··· Document passage ···
# Help With Friend Who Is In Love With A Jerk



## BlissfulDreams (Dec 25, 2009)

I'm really worried about my best friend. She has been talking with a guy online for three years and within the past few months, she's developed feelings for him. He, on the other hand, has always had feelings for her. He made them known shortly after they first began talking and after she told him that she wasn't interested, he backed down. But they continued to talk and he secretly hoped that she'd change her mind.

Right now, she's become very attached to him. They constantly talk on the phone together and if she doesn't speak to him for a while, she gets separation anxiety. They have had at least a few arguments and each time that they fight, this is why she comes back to him. She also makes numerous excuses for his behaviour. At the moment, it seems like there is nothing that he can do that she won't end up forgiving him for later.

In their latest fight, he made an off-handed remark about having slept around with a bunch of "white girls" who were nothing to him -- dirt, trash, or choose your own derogatory term. It was just casual fun. And to him, it was such an afterthought that when they were discussing their romantic pasts, he did not mention it to her because he didn't think it was important or the same as having an actual relationship (which is what he thought she was referring to.) When she found out, she was devastated and incredibly angry at him for lying. But after trying not to talk to him, she became too lonely and tried to justify both his behaviour and why she should forgive him.

I look at all of this and I have no idea why she likes him. What is the appeal? He is sexist, obsessed with making money, has a history of drug use, has a history of dealing drugs, has family members and close friends who deal drugs, has goals that are incompatible with her own, he criticizes her dreams and ambitions, he keeps secrets from her in order to protect her and out of fear that she will reject him, he is far less religious than she is (which is different than what she wanted in a relationship), he is much more traditional-minded than she is, etc. He seems like a fucking manchild.

As it stands, he does not like me and has never spoken to me. He seems to be convinced that I am feeding her ideas and conspiring to make her hate him and he does not want her to talk to me. This itself shot up all sorts of red flags as it's a clear manipulation and control tactic. He also mentions that she would not like him if she knew how he really was, that he is "bad", that he doesn't know why she likes him, and that he doesn't deserve her. (When he says he's "bad", maybe she should listen...)

How the hell would this work? And yet she's planning her life around him. She wants to move to his city after she finishes her Bachelor's degree so that they can get to know each other for a bit and then get married.

This is driving me crazy because I see how much his actions hurt her and I don't know what to do. I can't support their relationship because I do not think he is right for her in any way. Looking at the situation objectively, I can only see things ending really badly. But she is either blind to it or in denial. She seems convinced that he is going to change and that he really has her best interests at heart.
··· Listed records ···
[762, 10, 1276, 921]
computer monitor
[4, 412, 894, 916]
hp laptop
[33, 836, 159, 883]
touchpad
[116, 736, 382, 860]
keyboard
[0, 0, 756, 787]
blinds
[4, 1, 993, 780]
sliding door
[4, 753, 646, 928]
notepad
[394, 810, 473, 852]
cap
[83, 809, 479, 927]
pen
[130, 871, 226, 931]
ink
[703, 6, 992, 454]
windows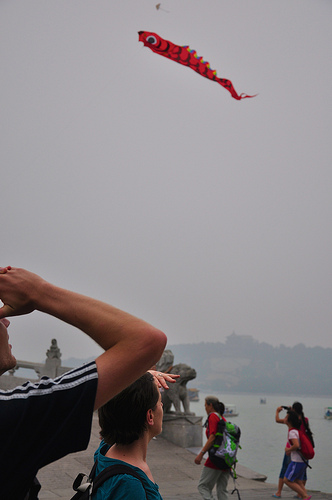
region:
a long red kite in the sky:
[132, 27, 251, 111]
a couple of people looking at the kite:
[0, 265, 184, 498]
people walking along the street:
[197, 396, 316, 497]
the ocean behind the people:
[194, 388, 331, 485]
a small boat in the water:
[217, 400, 239, 417]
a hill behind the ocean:
[179, 332, 329, 401]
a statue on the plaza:
[152, 354, 207, 456]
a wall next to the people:
[11, 333, 75, 385]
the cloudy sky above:
[1, 2, 331, 346]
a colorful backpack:
[199, 411, 240, 470]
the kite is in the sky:
[137, 27, 256, 100]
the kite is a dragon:
[137, 29, 256, 103]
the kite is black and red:
[138, 32, 258, 100]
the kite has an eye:
[138, 30, 258, 101]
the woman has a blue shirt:
[95, 439, 162, 497]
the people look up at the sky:
[0, 265, 181, 498]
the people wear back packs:
[71, 397, 313, 496]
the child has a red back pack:
[298, 429, 314, 459]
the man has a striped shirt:
[0, 358, 97, 496]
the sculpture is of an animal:
[162, 363, 196, 414]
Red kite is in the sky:
[117, 19, 256, 120]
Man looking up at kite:
[0, 248, 175, 425]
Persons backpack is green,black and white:
[210, 412, 249, 469]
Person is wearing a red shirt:
[191, 410, 231, 474]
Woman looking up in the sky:
[106, 370, 217, 493]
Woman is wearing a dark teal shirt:
[74, 432, 186, 498]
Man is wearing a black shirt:
[0, 363, 135, 497]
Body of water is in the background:
[200, 386, 328, 472]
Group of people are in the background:
[196, 384, 331, 477]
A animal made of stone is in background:
[159, 359, 207, 426]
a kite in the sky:
[87, 17, 283, 104]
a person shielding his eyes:
[72, 359, 187, 499]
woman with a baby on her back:
[184, 389, 244, 499]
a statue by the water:
[147, 336, 204, 449]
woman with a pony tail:
[184, 387, 232, 439]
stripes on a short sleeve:
[0, 343, 108, 470]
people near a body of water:
[138, 362, 331, 499]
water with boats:
[158, 382, 328, 498]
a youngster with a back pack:
[274, 407, 319, 498]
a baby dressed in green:
[209, 416, 248, 484]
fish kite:
[132, 26, 260, 105]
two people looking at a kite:
[4, 244, 188, 498]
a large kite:
[104, 7, 271, 121]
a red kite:
[116, 25, 278, 110]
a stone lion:
[132, 346, 209, 421]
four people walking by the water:
[191, 396, 325, 497]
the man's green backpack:
[196, 392, 246, 498]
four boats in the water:
[174, 378, 327, 426]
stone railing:
[1, 344, 209, 423]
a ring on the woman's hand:
[143, 363, 179, 392]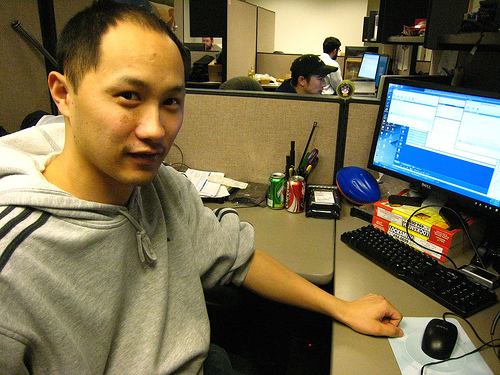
···
* **Tasks to complete**
• A. From the forum post about a friend's relationship, return the passage starting with "## BlissfulDreams (Dec" and going on through "him for later.".
• B. Answer these questions using the forum post about a friend's relationship:
(i) For how long has the friend been talking with the man online?
(ii) Where does she want to move after finishing her Bachelor's degree?
(iii) How many times has the man spoken to the person who wrote the post?

* **Results for each task**
• A.
## BlissfulDreams (Dec 25, 2009)

I'm really worried about my best friend. She has been talking with a guy online for three years and within the past few months, she's developed feelings for him. He, on the other hand, has always had feelings for her. He made them known shortly after they first began talking and after she told him that she wasn't interested, he backed down. But they continued to talk and he secretly hoped that she'd change her mind.

Right now, she's become very attached to him. They constantly talk on the phone together and if she doesn't speak to him for a while, she gets separation anxiety. They have had at least a few arguments and each time that they fight, this is why she comes back to him. She also makes numerous excuses for his behaviour. At the moment, it seems like there is nothing that he can do that she won't end up forgiving him for later.

• B.
(i) Three years.
(ii) To his city.
(iii) Never.